◆ **What is required**:
Write the entries out again in full and unchanged, dropping every image.

◆ **Data provided**:
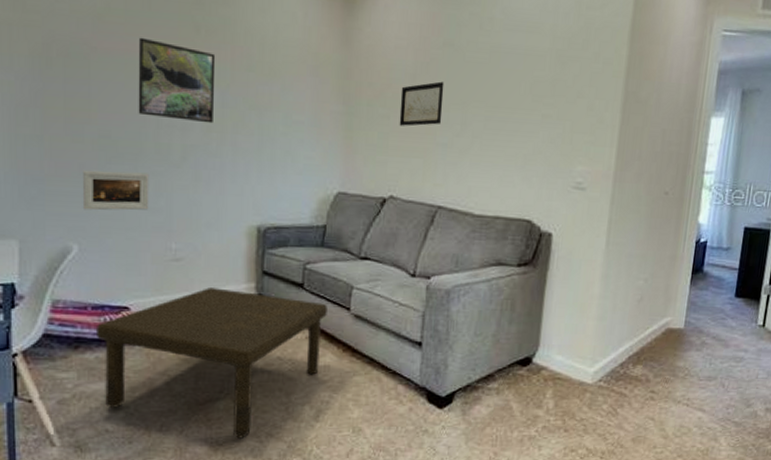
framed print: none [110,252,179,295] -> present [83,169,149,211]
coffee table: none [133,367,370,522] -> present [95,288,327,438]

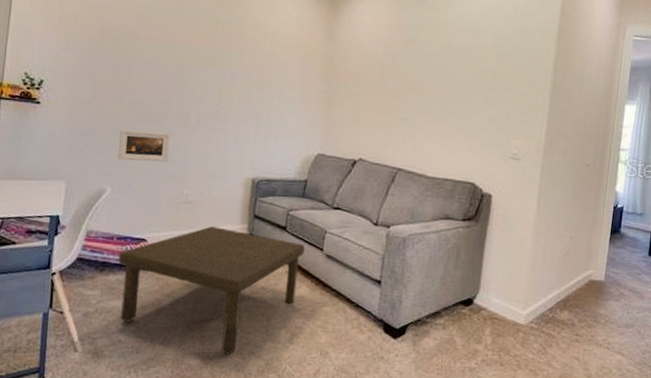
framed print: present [138,37,216,124] -> none [166,29,229,96]
wall art: present [399,81,445,127] -> none [369,69,407,104]

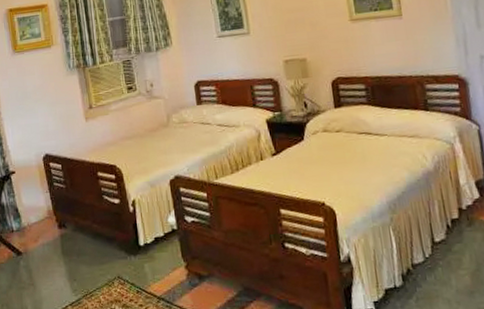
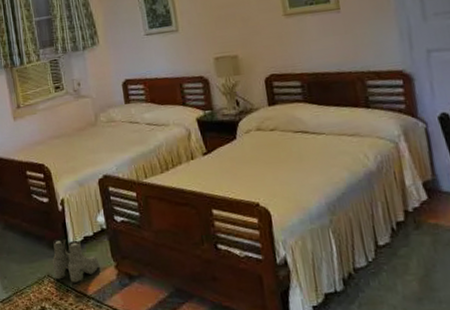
boots: none [122,239,170,284] -> present [52,238,100,283]

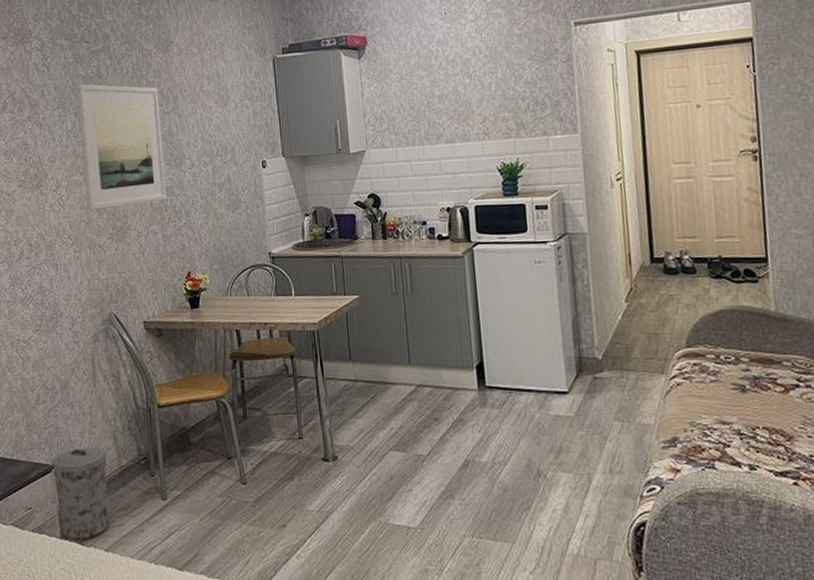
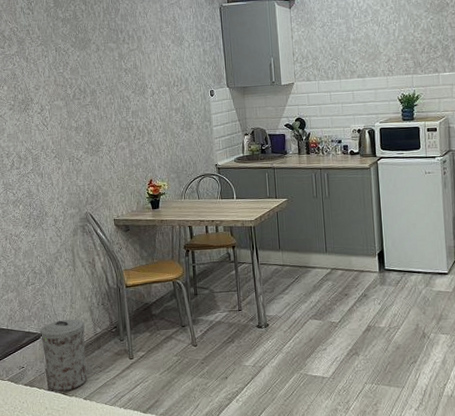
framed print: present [76,83,167,210] -> none [56,25,133,130]

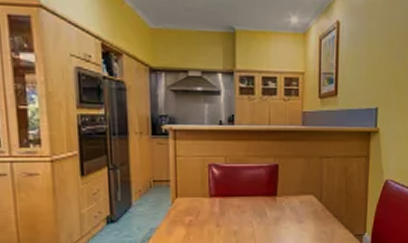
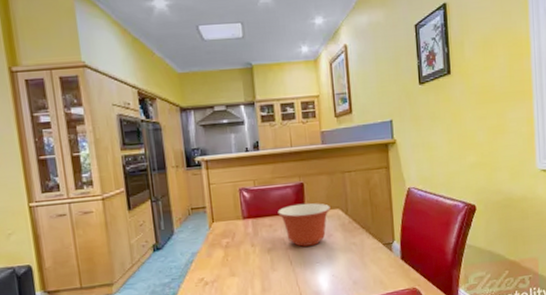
mixing bowl: none [248,186,304,231] -> present [277,203,331,247]

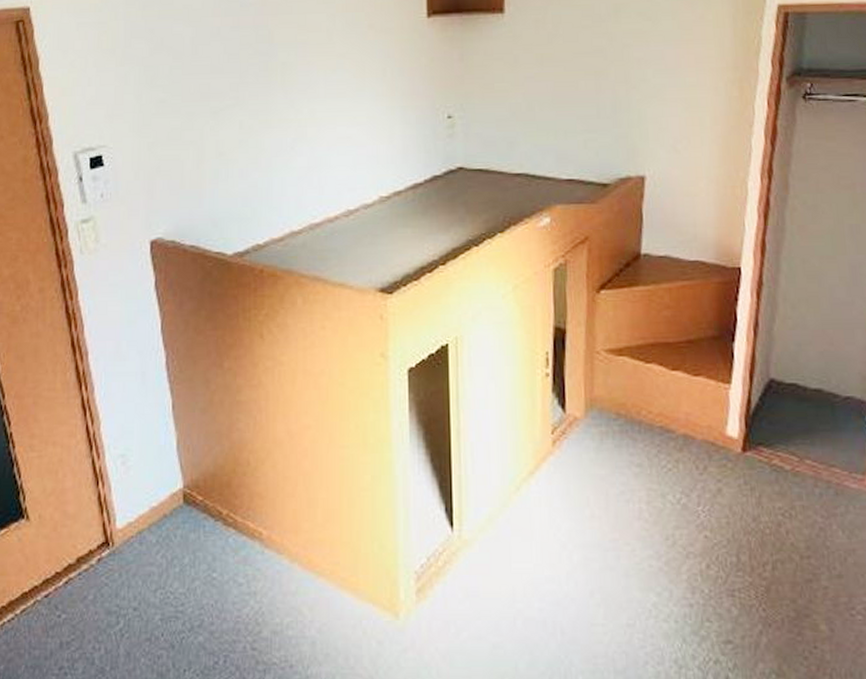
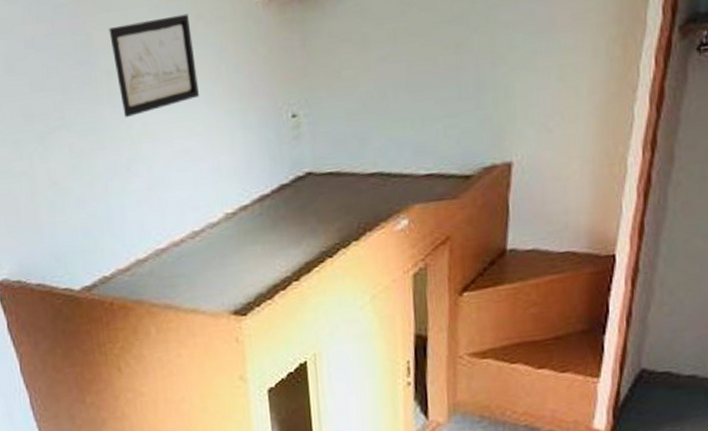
wall art: none [289,23,365,103] -> present [109,13,199,117]

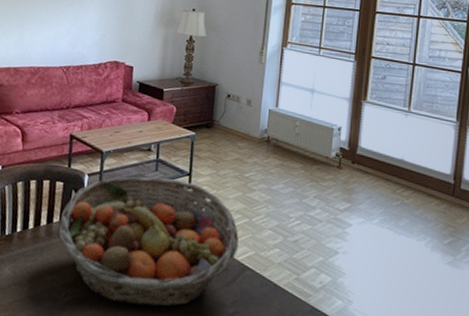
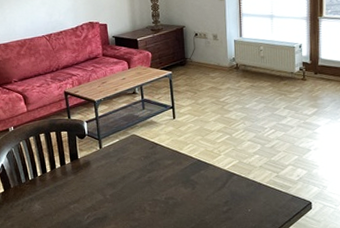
fruit basket: present [58,176,240,307] -> none [71,113,224,217]

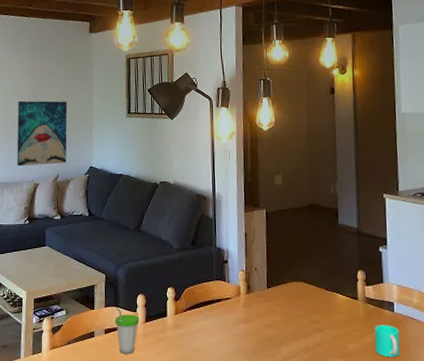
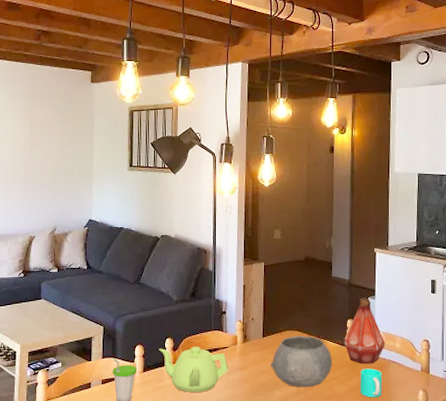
wall art: present [17,100,68,167] -> none [11,150,66,219]
teapot: none [160,297,233,345] -> present [159,346,229,392]
bowl: none [277,287,343,344] -> present [271,335,332,388]
bottle: none [355,247,401,320] -> present [344,297,385,364]

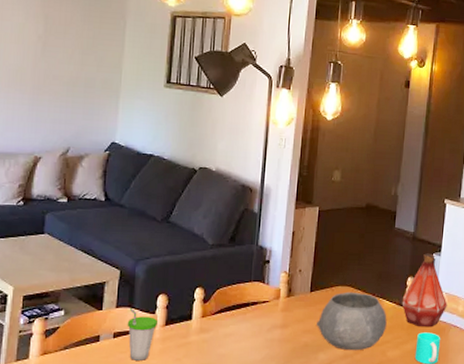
teapot: present [159,346,229,392] -> none [186,299,268,351]

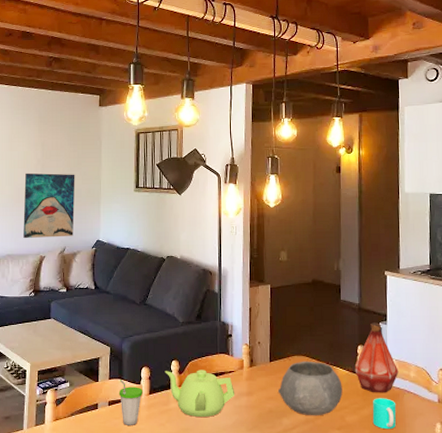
wall art: none [12,50,88,135] -> present [23,173,75,239]
teapot: none [186,299,268,351] -> present [164,370,235,417]

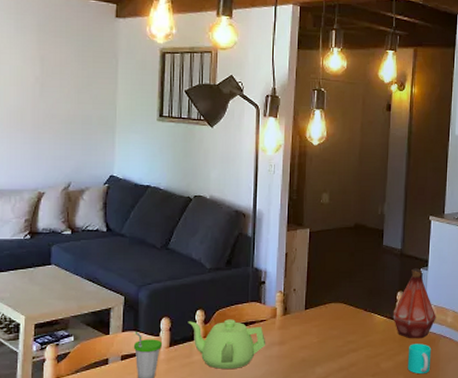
wall art: present [23,173,75,239] -> none [16,92,84,172]
bowl: present [278,361,343,416] -> none [313,308,379,364]

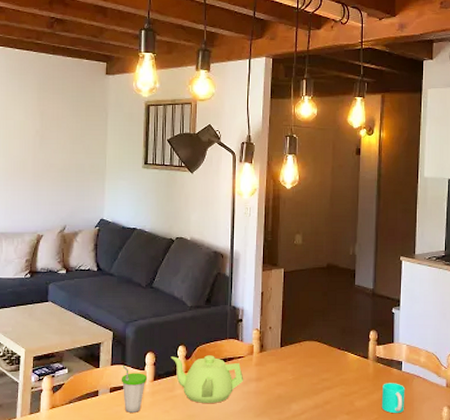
bottle: present [393,268,436,339] -> none [366,308,409,378]

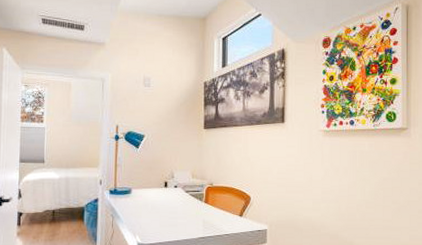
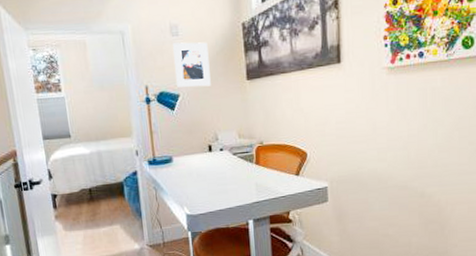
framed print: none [144,92,174,131] -> present [173,42,211,87]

◆ **Response to this exercise**:
framed print: none [110,252,179,295] -> present [83,169,149,211]
coffee table: none [133,367,370,522] -> present [95,288,327,438]

framed print: present [138,37,216,124] -> none [166,29,229,96]
wall art: present [399,81,445,127] -> none [369,69,407,104]

boots: none [122,239,170,284] -> present [52,238,100,283]

framed print: present [76,83,167,210] -> none [56,25,133,130]

mixing bowl: none [248,186,304,231] -> present [277,203,331,247]

wall art: none [289,23,365,103] -> present [109,13,199,117]

fruit basket: present [58,176,240,307] -> none [71,113,224,217]

wall art: present [17,100,68,167] -> none [11,150,66,219]
teapot: none [160,297,233,345] -> present [159,346,229,392]
bowl: none [277,287,343,344] -> present [271,335,332,388]
bottle: none [355,247,401,320] -> present [344,297,385,364]

teapot: present [159,346,229,392] -> none [186,299,268,351]

wall art: none [12,50,88,135] -> present [23,173,75,239]
teapot: none [186,299,268,351] -> present [164,370,235,417]

wall art: present [23,173,75,239] -> none [16,92,84,172]
bowl: present [278,361,343,416] -> none [313,308,379,364]

bottle: present [393,268,436,339] -> none [366,308,409,378]

framed print: none [144,92,174,131] -> present [173,42,211,87]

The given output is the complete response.